Stored records:
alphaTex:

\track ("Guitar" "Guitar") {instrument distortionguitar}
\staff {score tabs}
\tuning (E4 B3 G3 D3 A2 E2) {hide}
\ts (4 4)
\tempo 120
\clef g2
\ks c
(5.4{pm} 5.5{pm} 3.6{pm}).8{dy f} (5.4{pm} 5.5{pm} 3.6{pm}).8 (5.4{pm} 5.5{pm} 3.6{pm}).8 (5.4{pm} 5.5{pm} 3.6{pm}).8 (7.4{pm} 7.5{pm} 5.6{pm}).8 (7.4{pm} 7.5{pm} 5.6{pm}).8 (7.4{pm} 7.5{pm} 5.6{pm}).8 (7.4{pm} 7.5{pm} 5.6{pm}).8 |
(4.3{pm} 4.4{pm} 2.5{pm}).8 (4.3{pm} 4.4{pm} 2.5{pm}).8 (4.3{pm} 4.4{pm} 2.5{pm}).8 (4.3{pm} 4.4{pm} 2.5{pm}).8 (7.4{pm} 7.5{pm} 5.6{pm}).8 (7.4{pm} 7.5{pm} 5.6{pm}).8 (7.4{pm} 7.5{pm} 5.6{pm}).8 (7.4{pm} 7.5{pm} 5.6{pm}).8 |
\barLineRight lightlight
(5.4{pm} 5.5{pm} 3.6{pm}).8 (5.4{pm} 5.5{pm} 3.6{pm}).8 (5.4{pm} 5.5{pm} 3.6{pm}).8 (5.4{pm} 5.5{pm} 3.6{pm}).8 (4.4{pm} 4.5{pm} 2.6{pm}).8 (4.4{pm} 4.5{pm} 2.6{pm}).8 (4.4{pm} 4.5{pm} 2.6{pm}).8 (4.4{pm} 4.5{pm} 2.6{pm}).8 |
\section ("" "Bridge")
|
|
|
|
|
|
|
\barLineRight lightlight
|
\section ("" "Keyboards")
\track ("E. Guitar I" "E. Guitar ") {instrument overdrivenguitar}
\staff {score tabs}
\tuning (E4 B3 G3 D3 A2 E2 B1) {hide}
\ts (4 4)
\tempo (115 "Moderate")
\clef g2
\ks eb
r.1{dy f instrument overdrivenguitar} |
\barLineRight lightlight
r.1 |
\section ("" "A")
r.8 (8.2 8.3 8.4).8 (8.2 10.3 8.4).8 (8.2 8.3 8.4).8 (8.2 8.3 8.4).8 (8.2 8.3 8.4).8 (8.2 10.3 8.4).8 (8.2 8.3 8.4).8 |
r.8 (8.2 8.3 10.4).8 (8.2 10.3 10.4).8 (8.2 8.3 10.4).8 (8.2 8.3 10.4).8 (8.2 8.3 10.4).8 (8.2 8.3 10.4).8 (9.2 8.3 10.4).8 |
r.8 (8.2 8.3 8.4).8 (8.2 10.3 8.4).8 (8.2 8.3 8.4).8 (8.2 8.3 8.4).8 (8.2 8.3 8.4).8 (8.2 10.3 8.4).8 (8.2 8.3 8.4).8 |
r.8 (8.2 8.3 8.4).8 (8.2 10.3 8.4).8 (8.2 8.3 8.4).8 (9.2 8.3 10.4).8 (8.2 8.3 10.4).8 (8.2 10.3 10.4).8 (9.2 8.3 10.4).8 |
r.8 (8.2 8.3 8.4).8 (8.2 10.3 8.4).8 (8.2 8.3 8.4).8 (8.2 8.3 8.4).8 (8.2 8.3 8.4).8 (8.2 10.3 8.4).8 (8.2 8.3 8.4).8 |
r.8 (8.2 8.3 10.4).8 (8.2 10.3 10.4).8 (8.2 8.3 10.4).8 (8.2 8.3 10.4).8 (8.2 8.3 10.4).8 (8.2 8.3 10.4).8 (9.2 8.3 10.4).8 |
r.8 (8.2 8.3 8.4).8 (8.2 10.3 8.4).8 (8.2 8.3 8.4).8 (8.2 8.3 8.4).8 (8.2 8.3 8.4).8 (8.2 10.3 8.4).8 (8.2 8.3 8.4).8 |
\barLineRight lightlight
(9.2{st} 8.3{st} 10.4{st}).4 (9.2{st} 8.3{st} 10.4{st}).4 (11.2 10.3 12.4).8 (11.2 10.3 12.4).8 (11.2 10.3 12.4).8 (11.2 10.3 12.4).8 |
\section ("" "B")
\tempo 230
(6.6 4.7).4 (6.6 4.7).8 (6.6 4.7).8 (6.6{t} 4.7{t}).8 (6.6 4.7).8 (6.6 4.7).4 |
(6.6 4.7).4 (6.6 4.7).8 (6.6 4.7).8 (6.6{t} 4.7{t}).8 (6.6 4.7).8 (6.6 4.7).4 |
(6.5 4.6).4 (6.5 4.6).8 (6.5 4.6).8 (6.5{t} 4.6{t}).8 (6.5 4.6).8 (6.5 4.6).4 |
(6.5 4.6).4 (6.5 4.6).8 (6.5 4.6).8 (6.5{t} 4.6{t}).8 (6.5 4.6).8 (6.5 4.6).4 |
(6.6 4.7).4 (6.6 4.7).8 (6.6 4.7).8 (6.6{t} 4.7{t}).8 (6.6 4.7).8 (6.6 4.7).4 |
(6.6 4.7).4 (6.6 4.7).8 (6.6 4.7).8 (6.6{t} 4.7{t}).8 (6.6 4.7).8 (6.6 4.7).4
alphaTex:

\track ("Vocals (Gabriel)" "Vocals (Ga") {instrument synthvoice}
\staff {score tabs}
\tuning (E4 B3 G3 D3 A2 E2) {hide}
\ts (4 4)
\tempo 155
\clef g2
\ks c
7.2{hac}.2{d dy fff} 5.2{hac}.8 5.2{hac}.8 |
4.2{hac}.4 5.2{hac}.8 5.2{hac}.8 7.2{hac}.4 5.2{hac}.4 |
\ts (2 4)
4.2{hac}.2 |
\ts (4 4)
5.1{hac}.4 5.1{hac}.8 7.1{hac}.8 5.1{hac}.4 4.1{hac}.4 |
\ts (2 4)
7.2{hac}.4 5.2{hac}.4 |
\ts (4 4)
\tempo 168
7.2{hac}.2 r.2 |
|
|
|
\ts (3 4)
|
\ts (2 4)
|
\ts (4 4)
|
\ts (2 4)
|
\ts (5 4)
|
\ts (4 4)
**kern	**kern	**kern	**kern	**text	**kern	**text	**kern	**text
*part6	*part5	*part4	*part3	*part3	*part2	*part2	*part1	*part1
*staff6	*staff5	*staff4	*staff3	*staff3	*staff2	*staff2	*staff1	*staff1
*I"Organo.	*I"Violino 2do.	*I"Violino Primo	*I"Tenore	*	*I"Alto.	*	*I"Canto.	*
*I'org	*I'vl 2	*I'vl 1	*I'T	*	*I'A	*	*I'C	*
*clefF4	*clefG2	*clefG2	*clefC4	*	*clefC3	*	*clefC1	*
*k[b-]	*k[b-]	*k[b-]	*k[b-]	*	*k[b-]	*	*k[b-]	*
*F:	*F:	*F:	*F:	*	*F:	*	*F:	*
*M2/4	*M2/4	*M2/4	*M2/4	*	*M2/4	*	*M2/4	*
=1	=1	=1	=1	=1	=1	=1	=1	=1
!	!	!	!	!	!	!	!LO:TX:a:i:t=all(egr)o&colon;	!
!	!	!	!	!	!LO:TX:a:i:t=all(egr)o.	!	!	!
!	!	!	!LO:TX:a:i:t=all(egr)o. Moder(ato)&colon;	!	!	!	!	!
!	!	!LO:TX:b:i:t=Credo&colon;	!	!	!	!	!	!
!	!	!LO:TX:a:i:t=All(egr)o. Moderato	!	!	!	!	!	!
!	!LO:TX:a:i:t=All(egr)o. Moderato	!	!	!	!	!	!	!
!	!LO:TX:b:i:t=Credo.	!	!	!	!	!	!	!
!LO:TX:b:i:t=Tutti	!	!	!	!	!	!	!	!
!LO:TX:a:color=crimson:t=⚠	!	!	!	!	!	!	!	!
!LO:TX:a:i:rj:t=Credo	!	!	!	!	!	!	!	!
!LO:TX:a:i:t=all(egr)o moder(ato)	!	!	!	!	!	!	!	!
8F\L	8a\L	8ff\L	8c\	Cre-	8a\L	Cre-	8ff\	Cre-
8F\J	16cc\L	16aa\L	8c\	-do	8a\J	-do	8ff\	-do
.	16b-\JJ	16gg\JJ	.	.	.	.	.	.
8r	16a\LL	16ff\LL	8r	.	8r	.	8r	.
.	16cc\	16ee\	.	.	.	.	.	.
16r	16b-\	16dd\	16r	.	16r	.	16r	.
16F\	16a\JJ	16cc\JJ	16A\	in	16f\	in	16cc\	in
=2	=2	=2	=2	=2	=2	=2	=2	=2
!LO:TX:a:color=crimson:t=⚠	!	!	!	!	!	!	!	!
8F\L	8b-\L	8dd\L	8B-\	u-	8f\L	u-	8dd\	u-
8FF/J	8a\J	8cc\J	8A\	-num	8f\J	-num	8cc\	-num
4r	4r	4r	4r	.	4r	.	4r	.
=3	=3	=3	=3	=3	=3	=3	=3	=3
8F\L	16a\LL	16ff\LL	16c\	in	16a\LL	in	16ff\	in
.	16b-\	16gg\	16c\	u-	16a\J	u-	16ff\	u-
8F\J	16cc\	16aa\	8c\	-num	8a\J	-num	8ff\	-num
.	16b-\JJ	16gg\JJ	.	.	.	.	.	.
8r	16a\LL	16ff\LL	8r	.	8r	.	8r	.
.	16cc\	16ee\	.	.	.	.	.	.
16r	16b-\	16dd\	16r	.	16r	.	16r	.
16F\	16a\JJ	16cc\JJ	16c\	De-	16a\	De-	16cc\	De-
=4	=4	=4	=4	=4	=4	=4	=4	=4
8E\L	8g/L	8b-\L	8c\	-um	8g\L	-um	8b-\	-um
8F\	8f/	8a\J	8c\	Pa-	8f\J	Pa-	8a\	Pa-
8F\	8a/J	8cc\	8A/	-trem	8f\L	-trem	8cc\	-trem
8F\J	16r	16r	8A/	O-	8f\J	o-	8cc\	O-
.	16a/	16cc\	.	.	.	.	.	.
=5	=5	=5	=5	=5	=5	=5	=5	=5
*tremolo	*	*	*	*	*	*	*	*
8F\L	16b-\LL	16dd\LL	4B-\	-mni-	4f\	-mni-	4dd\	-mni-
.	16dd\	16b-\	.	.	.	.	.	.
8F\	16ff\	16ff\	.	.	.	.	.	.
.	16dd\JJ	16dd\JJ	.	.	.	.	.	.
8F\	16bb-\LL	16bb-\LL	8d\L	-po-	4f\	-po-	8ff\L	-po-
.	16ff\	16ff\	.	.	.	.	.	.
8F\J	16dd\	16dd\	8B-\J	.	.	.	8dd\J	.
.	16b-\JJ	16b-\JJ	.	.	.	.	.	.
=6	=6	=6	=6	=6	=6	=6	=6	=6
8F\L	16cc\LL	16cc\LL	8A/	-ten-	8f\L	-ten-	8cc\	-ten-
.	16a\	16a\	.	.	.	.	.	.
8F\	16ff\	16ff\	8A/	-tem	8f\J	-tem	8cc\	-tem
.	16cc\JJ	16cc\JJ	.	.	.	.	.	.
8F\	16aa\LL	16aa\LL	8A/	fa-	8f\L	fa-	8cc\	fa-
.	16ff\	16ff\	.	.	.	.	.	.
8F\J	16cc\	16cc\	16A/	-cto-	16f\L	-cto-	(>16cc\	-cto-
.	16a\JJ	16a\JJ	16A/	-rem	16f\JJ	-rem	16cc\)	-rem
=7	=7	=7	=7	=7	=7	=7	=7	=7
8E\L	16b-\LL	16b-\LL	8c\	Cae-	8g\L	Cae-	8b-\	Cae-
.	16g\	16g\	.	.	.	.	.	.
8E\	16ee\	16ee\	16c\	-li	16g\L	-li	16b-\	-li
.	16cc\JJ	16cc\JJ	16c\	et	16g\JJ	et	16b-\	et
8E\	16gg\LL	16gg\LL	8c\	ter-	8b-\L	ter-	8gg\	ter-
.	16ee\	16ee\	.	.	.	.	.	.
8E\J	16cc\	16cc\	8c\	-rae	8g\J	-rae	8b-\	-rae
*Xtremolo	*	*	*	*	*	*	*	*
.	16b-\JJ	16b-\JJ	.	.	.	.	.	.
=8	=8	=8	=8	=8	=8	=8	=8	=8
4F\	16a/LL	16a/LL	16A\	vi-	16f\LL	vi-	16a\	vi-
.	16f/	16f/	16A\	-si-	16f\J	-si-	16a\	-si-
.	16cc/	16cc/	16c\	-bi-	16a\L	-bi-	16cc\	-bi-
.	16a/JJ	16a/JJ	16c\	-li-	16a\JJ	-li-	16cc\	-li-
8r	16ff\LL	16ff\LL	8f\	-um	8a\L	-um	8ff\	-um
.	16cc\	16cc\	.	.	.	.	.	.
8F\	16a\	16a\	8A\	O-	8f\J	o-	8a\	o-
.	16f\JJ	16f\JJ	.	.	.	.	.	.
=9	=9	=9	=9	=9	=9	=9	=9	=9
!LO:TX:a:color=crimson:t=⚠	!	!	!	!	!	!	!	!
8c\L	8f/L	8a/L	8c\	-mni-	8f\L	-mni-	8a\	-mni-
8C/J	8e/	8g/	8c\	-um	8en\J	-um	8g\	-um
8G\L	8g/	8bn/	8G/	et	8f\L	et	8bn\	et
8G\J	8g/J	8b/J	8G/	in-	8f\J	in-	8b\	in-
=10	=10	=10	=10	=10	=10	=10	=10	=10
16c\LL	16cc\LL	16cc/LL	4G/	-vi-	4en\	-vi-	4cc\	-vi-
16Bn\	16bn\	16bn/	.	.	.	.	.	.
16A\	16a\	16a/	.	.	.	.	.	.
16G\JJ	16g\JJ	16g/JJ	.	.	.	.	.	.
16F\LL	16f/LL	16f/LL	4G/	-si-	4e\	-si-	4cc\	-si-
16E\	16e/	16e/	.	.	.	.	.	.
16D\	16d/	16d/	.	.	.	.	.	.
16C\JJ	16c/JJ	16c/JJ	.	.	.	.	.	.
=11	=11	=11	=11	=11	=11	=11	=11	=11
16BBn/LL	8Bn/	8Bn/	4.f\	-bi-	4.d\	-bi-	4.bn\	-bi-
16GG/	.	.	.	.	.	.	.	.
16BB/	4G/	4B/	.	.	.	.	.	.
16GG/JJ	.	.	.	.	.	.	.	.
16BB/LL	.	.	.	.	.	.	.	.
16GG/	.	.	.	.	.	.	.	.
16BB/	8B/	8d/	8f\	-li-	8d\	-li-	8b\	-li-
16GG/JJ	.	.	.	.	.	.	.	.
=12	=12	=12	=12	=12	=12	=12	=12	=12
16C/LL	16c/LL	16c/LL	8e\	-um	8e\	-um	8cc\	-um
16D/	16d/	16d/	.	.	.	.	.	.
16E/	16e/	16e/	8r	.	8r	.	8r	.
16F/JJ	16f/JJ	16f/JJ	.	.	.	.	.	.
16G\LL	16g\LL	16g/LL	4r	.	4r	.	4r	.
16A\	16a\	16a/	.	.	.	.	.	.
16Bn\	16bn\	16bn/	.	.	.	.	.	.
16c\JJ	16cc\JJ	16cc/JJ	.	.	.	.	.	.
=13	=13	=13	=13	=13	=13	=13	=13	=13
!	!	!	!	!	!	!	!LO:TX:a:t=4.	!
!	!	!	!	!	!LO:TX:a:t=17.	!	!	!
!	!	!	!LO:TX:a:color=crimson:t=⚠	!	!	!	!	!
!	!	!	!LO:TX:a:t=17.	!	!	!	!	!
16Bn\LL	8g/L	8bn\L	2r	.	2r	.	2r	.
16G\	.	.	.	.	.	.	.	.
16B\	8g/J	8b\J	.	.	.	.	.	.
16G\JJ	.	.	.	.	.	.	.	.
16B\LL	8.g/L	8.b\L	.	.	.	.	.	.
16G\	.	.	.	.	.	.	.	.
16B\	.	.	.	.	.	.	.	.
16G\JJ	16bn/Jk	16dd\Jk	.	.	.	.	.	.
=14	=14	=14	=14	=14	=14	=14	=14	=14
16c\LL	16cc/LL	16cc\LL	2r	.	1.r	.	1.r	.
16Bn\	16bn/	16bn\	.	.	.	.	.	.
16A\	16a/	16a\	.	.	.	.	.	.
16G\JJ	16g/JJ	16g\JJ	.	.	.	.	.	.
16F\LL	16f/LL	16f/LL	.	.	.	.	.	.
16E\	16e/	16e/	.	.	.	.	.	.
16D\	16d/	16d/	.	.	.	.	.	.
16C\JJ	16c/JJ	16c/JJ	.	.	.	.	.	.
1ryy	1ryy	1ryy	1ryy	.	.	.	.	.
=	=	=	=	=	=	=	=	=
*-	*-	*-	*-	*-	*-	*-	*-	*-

_Job_
Pick out every line in the entries that contains the string "tempo", and copy each one.

_Worked answer_
\tempo 120
\tempo (115 "Moderate")
\tempo 230
\tempo 155
\tempo 168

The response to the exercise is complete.